TASK REQUIREMENTS. Could you copy the lines below exactly, leaving none out?

**** RECORDS ****

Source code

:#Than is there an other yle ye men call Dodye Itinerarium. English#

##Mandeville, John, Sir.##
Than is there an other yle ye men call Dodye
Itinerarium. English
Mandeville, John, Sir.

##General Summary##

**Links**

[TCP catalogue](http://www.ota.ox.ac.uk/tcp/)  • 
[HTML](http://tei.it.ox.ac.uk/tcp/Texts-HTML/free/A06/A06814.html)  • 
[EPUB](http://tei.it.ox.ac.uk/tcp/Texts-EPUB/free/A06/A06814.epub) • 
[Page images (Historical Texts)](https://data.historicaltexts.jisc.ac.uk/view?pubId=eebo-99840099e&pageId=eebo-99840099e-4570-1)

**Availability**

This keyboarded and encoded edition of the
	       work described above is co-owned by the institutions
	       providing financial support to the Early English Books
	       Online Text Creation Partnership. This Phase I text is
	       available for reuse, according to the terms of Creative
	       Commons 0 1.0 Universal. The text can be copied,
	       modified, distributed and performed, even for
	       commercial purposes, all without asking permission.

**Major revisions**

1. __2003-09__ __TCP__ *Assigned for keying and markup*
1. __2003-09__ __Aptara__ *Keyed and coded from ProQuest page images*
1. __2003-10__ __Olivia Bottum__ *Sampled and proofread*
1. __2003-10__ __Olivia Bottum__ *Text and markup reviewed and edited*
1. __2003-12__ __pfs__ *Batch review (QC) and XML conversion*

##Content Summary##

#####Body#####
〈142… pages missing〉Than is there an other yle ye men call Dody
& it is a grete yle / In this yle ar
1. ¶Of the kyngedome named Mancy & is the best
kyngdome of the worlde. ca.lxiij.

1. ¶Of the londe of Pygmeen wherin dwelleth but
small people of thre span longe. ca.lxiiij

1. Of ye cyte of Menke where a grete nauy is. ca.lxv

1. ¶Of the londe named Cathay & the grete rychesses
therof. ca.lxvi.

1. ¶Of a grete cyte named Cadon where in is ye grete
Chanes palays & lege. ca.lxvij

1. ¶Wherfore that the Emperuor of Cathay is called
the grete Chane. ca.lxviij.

****

ANSWER TO THE EXERCISE.
Source code

:#Than is there an other yle ye men call Dodye Itinerarium. English#

##Mandeville, John, Sir.##
Than is there an other yle ye men call Dodye
Itinerarium. English
Mandeville, John, Sir.

##General Summary##

**Links**

[TCP catalogue](http://www.ota.ox.ac.uk/tcp/)  • 
[HTML](http://tei.it.ox.ac.uk/tcp/Texts-HTML/free/A06/A06814.html)  • 
[EPUB](http://tei.it.ox.ac.uk/tcp/Texts-EPUB/free/A06/A06814.epub) • 
[Page images (Historical Texts)](https://data.historicaltexts.jisc.ac.uk/view?pubId=eebo-99840099e&pageId=eebo-99840099e-4570-1)

**Availability**

This keyboarded and encoded edition of the
	       work described above is co-owned by the institutions
	       providing financial support to the Early English Books
	       Online Text Creation Partnership. This Phase I text is
	       available for reuse, according to the terms of Creative
	       Commons 0 1.0 Universal. The text can be copied,
	       modified, distributed and performed, even for
	       commercial purposes, all without asking permission.

**Major revisions**

1. __2003-09__ __TCP__ *Assigned for keying and markup*
1. __2003-09__ __Aptara__ *Keyed and coded from ProQuest page images*
1. __2003-10__ __Olivia Bottum__ *Sampled and proofread*
1. __2003-10__ __Olivia Bottum__ *Text and markup reviewed and edited*
1. __2003-12__ __pfs__ *Batch review (QC) and XML conversion*

##Content Summary##

#####Body#####
〈142… pages missing〉Than is there an other yle ye men call Dody
& it is a grete yle / In this yle ar
1. ¶Of the kyngedome named Mancy & is the best
kyngdome of the worlde. ca.lxiij.

1. ¶Of the londe of Pygmeen wherin dwelleth but
small people of thre span longe. ca.lxiiij

1. Of ye cyte of Menke where a grete nauy is. ca.lxv

1. ¶Of the londe named Cathay & the grete rychesses
therof. ca.lxvi.

1. ¶Of a grete cyte named Cadon where in is ye grete
Chanes palays & lege. ca.lxvij

1. ¶Wherfore that the Emperuor of Cathay is called
the grete Chane. ca.lxviij.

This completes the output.